MUNCH: Er malte Ebenda Edvard Munch - Die Sonne, 1910-1913 / 162 x 205 cm / Öl auf Leinwand - SCHIRN-Schau. Siehe Bericht. Porträt-malerei werner hahn 4-1-12. Vier virtuelle a&s-p-Entwicklungspahsen: "big bang" etc. - malerei werner hahn als Hommage an MUNCH.
         
STAMMBAUM der documenta mutiert zur HUNDE-documenta in 2012 - siehe WWW mehr dazu.
In Österreich las man zum Heiligen Abend:

Bernd LEIFELD/documenta-Institution: Vorbereitung für documenta (13) laufen auf Hochtouren.

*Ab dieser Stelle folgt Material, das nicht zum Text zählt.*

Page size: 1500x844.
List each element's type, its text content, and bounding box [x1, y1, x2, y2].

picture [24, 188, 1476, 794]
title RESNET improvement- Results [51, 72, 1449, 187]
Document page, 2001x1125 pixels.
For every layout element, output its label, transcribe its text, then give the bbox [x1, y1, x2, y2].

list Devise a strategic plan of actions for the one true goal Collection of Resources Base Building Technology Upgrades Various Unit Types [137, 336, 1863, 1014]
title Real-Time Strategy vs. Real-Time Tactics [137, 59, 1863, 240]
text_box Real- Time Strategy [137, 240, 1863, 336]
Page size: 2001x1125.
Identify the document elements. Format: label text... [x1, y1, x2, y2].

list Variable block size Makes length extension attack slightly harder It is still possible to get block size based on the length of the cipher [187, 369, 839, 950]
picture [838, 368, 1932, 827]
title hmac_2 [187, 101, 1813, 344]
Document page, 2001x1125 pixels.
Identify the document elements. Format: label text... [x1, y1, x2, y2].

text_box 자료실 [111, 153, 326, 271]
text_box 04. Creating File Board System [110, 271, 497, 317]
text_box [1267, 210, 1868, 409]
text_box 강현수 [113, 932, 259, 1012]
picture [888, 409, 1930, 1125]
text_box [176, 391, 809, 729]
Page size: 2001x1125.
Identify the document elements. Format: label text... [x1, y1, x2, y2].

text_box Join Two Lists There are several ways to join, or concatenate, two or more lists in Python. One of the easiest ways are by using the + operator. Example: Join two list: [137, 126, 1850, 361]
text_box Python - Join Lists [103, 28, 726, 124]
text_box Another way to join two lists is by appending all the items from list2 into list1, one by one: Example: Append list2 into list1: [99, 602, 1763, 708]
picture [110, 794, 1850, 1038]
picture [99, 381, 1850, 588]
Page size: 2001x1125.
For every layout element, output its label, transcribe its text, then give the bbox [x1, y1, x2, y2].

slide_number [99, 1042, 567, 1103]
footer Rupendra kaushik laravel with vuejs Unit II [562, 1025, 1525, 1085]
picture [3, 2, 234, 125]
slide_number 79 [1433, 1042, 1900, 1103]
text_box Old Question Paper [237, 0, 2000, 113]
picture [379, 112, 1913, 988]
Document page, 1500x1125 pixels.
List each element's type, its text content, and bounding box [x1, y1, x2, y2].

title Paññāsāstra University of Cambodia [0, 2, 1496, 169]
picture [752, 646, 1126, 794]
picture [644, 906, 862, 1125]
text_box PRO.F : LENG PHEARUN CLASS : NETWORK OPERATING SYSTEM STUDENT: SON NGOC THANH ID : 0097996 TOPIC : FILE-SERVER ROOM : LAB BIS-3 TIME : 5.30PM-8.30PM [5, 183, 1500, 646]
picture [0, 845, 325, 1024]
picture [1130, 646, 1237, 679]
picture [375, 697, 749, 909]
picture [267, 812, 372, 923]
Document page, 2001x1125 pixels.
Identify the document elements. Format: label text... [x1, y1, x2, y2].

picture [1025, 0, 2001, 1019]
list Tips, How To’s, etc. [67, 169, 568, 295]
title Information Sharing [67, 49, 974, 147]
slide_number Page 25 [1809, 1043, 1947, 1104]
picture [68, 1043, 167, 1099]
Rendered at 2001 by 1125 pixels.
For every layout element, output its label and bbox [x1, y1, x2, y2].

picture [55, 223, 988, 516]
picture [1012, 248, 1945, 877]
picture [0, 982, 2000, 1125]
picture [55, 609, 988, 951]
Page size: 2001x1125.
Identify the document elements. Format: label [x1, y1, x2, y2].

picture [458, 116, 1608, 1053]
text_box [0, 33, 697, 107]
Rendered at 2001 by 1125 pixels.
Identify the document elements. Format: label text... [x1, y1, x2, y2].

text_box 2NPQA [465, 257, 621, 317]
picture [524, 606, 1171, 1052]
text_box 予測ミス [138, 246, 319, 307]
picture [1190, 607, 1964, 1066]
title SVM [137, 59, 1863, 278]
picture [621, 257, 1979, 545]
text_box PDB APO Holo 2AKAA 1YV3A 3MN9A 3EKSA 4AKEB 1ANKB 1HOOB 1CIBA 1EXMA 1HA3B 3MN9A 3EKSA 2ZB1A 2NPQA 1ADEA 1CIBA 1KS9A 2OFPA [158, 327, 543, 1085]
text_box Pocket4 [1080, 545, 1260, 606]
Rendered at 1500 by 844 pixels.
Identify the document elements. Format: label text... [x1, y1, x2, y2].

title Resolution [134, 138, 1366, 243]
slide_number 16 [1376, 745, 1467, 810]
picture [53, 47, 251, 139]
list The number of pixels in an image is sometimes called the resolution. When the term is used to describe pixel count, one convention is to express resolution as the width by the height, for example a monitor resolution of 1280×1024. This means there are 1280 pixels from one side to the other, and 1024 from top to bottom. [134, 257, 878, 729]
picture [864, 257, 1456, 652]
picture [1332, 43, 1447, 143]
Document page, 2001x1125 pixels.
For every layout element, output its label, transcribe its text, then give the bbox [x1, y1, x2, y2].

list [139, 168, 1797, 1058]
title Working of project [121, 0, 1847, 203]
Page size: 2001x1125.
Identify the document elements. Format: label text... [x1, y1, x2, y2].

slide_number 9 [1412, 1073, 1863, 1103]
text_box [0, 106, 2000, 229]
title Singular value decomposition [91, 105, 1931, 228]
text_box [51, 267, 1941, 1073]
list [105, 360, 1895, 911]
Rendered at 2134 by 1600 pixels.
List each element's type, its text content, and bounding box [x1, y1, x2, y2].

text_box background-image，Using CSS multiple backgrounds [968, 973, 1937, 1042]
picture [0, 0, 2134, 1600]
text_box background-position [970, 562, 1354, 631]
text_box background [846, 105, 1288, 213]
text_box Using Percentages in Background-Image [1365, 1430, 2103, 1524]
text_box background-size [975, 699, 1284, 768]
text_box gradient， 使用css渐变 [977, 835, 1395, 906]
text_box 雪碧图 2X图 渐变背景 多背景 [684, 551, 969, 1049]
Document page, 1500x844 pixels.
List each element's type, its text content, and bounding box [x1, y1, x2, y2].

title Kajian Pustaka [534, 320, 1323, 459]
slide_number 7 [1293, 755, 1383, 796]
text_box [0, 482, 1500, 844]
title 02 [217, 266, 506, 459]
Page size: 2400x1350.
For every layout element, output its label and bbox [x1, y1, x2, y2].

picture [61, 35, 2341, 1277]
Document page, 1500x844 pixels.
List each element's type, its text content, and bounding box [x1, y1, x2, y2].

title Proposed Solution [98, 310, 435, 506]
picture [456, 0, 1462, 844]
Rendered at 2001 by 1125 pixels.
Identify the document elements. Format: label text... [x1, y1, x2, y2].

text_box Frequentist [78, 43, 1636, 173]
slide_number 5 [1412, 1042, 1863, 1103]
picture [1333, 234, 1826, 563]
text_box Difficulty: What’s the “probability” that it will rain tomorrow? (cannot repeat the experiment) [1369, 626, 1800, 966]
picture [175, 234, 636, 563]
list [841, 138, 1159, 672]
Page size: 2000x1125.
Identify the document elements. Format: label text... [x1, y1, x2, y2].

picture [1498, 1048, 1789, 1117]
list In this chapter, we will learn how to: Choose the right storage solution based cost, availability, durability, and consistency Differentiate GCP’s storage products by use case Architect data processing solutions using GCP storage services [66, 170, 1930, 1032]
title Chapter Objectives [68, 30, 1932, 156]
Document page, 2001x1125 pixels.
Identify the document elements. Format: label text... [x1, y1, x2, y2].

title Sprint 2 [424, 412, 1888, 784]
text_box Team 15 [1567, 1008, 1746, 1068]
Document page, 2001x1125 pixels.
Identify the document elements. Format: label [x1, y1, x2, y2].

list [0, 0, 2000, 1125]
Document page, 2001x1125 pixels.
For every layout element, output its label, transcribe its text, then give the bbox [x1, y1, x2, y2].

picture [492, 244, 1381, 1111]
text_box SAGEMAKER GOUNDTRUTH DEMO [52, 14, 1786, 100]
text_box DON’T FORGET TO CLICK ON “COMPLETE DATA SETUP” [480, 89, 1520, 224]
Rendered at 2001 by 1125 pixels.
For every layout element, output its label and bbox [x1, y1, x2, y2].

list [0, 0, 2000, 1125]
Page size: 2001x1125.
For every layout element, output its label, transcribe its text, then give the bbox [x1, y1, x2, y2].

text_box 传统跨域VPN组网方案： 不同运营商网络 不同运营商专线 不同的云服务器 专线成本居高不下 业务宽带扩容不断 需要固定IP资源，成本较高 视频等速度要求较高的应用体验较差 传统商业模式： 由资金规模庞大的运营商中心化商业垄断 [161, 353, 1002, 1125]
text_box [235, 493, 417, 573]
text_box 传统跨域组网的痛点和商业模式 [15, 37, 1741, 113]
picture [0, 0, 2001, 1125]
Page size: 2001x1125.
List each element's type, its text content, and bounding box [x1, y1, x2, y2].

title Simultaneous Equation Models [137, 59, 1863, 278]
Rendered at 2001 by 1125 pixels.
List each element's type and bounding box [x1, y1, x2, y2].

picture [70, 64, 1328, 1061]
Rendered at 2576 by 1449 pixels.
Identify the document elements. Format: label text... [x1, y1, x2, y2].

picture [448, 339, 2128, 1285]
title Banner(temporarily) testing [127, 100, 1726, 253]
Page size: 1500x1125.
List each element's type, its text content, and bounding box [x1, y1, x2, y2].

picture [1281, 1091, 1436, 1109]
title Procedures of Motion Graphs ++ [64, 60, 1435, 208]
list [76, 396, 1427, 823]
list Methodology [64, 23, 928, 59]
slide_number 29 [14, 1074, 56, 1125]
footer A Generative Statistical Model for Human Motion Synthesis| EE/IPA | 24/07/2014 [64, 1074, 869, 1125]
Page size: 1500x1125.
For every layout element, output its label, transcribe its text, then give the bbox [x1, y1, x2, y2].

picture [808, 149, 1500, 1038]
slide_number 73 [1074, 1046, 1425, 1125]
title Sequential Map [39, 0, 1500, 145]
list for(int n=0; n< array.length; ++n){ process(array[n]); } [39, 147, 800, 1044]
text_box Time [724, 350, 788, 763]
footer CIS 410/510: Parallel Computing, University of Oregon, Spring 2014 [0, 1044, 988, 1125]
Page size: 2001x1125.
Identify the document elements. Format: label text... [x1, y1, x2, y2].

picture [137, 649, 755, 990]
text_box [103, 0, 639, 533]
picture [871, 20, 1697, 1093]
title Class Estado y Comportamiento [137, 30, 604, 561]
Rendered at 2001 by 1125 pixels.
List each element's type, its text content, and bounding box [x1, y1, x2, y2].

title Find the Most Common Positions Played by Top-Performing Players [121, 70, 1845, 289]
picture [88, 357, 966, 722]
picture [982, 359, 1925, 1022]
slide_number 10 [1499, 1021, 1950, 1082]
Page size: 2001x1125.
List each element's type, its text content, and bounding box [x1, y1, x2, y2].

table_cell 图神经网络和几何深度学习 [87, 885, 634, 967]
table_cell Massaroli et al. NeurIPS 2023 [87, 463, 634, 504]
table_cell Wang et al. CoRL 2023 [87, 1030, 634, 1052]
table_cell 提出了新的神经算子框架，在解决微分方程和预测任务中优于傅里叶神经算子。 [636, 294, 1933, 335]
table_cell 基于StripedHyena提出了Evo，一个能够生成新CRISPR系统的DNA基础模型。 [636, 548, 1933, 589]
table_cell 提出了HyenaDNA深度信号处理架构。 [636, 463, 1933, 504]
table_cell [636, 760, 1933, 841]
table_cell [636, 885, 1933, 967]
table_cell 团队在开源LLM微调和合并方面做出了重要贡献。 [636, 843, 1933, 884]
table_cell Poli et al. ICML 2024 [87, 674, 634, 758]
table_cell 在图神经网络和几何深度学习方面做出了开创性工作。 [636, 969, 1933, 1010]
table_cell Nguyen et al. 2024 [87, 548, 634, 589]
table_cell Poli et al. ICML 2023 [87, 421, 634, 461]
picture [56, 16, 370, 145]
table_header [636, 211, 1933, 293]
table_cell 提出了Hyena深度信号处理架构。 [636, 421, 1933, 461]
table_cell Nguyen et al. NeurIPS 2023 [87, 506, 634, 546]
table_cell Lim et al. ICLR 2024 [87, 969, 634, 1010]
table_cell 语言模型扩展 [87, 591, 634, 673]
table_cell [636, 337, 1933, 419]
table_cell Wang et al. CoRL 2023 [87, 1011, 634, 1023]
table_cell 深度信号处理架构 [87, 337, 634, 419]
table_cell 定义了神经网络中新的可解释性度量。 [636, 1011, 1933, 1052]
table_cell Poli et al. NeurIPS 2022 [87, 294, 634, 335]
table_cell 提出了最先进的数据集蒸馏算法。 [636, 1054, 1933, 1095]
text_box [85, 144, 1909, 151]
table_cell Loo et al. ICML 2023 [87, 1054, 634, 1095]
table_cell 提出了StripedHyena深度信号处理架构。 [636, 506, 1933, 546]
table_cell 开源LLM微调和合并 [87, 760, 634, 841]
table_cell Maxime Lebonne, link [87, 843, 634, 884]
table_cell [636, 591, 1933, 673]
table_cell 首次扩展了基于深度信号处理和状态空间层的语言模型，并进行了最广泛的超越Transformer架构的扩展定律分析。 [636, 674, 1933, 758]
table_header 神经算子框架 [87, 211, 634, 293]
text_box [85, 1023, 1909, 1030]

In rund einem halben Jahr beginnt die bedeutendste Ausstellung für zeitgenössische Kunst - die documenta (13) – amtlich „dOCUMENTA (13) - so die staatlich-privatGMBH-Macher:

Ihr „Geschäftsführer“ Bernd Leifeld kämpft als DRAHTZIEHER an vielen Fronten. „Wir beschäftigen uns derzeit vor allem mit der Realisierung von Kunstwerken“, sagte er der Nachrichtenagentur dpa.

Gemeinsam mit Künstlern würden Orte ausgewählt, an denen ihre Kunstwerke gezeigt werden. Neu an der 13. d-Ausgabe:

Viele Kunstwerke würden entstehen an Ort und Stelle. „Wir zeigen sie nicht nur in Museen, sondern an ungewöhnlichen Orten.“ Diese seien diesmal in der ganzen Stadt verstreut.
Die documenta dauert vom 9. Juni 2012 an genau 100 Tage. Bis dahin werde überall mit Hochdruck gearbeitet, so der GmbH-Mann. Erste aufgestellte Kunstwerke erregten schon jetzt Aufmerksamkeit, berichtete Leifeld. B.L. glaubt: „Wenn wir im Vorfeld einen Apfelbaum pflanzen, fragen sich die Leute:

Warum ist das Kunst?“

(Quelle: http://orf.at/stories/2096416/.)
„Warum ist das Kunst?“ was die LEUTE glauben sollen au der d13 in der d-Stadt Kassel …

GEGENWIND allenthalben

DIE ZEIT am 25.12.2011
dOCUMENTA (13): auf den HUND gekommen …

Man habe bislang wenig von der dOCUMENTA (13) gehört, so N. KUHN.
Richtig: d13-Chefin Carolyn Christov-Bakargiev (CCB) lässt sich nicht in die Karten schauen. Zum FINALE ihrer Akademientour kam CCB zurück nach Kassel. Sie gab am 30.11. einen kunsthochschulinternen Workshop. Und ein Vortrag im Hörsaal der Kunst-Hochschule der documenta-Stadt KASSEL versuchte CCB verschiedene „Aspekte ihres Konzepts“ und die Möglichkeiten, wie Studierende in die d13 involviert werden können, zu diskutieren. http://www.kunsthochschul... - Aspekte ihres Konzepts“ konnten indessen NICHT diskutiert werden - KONZEPT-Losigkeit … der CCB-d13!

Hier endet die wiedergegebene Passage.